NOW

COUNTDOWN: International Mailers Wait As UPU Vote Nears

If The UPU Does Not Change Terminal Dues, The U.S. Will Withdraw Leaving Mailers Without Access to the Existing Global Postal System

Universal Postal Union Exit Update_MTAC June 19

GENEVA, Switzerland — An Extraordinary Congress of the Universal Postal Union will be held September 24-25 in Geneva following a vote of the membership. The meeting regards the Terminal Dues system and United States demands for change.

American mailers will be holding their breath.

If the UPU Congress does not allow for self-declared inbound rates, the United States says it will withdraw from the UPU on October 17, 2019. This will mean U.S. mailers will no longer be able to rely on the integrated, global pricing structure provided by the UPU.

The Extraordinary Congress will meet and vote on one of three options for terminal dues: 1) To allow member countries to self-declare postal rates; 2) To accelerate rate increases already approved by the UPU; and 3) A convergence option that also adopts self-declared rates as its basis, but with elements aimed at mitigating undue price impacts.

The first option would satisfy the United States’ insistence on being able to set rates for inbound commercial packets — the kind of mail coming from China that is well under domestic postage rates. The third option could be enough, depending on the details.

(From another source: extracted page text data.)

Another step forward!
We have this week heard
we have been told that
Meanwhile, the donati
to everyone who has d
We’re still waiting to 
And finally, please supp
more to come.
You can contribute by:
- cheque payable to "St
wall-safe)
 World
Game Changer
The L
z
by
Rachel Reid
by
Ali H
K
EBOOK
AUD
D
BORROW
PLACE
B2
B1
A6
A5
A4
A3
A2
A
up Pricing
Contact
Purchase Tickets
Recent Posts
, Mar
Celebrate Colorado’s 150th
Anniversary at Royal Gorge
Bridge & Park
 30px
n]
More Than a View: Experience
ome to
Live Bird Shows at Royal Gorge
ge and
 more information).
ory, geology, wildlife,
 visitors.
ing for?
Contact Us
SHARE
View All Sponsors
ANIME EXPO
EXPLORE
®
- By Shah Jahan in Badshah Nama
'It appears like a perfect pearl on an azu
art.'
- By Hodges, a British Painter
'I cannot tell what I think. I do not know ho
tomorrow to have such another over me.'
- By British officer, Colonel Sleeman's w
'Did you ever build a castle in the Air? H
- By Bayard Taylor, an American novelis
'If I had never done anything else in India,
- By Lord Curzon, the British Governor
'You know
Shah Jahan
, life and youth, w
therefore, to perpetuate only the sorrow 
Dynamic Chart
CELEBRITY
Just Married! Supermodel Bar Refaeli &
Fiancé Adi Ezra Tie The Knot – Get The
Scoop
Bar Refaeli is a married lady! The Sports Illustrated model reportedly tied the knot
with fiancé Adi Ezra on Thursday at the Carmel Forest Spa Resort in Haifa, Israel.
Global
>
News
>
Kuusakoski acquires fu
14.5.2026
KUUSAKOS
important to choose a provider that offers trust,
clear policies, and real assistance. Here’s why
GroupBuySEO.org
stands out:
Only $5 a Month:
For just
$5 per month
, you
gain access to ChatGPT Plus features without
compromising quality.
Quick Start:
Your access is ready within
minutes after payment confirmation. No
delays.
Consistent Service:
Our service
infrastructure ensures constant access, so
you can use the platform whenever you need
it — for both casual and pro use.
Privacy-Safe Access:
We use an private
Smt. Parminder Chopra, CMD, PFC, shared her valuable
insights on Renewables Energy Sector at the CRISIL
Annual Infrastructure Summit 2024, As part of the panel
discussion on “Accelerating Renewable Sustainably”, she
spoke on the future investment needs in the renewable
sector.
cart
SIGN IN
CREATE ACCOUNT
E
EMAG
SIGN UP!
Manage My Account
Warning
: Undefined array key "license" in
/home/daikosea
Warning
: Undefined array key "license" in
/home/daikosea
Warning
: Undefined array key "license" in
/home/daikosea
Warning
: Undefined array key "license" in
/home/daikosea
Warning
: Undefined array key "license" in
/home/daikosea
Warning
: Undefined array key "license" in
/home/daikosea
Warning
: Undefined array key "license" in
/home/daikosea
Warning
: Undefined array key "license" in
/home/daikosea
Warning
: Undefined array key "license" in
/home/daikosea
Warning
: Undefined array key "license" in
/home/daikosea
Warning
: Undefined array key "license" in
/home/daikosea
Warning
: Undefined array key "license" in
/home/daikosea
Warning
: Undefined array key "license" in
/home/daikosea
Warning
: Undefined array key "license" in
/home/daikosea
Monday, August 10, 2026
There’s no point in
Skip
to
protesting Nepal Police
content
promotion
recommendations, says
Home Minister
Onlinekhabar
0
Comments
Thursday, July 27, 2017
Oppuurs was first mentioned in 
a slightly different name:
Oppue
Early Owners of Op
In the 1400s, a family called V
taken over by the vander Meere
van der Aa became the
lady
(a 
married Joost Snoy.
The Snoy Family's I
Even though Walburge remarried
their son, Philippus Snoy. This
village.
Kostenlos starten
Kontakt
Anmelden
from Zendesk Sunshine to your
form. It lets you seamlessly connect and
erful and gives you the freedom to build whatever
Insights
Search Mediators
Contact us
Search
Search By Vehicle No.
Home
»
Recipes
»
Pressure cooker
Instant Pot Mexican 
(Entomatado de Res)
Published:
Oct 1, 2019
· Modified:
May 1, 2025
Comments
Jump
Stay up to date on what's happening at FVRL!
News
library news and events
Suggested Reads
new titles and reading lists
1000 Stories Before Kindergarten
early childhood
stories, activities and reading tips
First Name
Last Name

How the member countries vote is a matter of fevered speculation. Some nations take umbrage at the United States’ ultimatum to an international body that has always worked by consensus.

One international observer is pessimistic that the UPU will allow self-declared rates, saying the odds are 70% of U.S. withdrawl and 30% for it staying.

The recent past supports such pessimism. The US came away empty-handed on the issue at the most recent Congress in Addis Ababa in September 2018. The US, with the support of Brazil, Chile and Argentina, sought to move commercial packets into a parcel service that would not fall under the terminal dues system. The effort failed.

So what happens if the United States withdraws from the UPU?

The USPS told mailers in June that it has a plan.

“USPS is committed to serving its international customers, and is actively working on solutions to minimize disruptions in the event the US withdraws from the UPU,” said Giselle Valera, USPS Executive Director of Continuity of Global Operations in her report.

The report (click here) states:

  • Solutions Outside of UPU

USPS intends to keep our major international products and services for export; USPS anticipates some changes to geographic coverage may result from exiting.

  • Pricing

Rate changes are likely to follow the current, normal, annual cycle schedule that our customers expect, unless costs increase significantly.

  • Postal and Commercial Partnerships

USPS is seeking to establish agreements with foreign posts to continue exchanging mail if the US exits; USPS also intends to use commercial logistics partners for delivery abroad.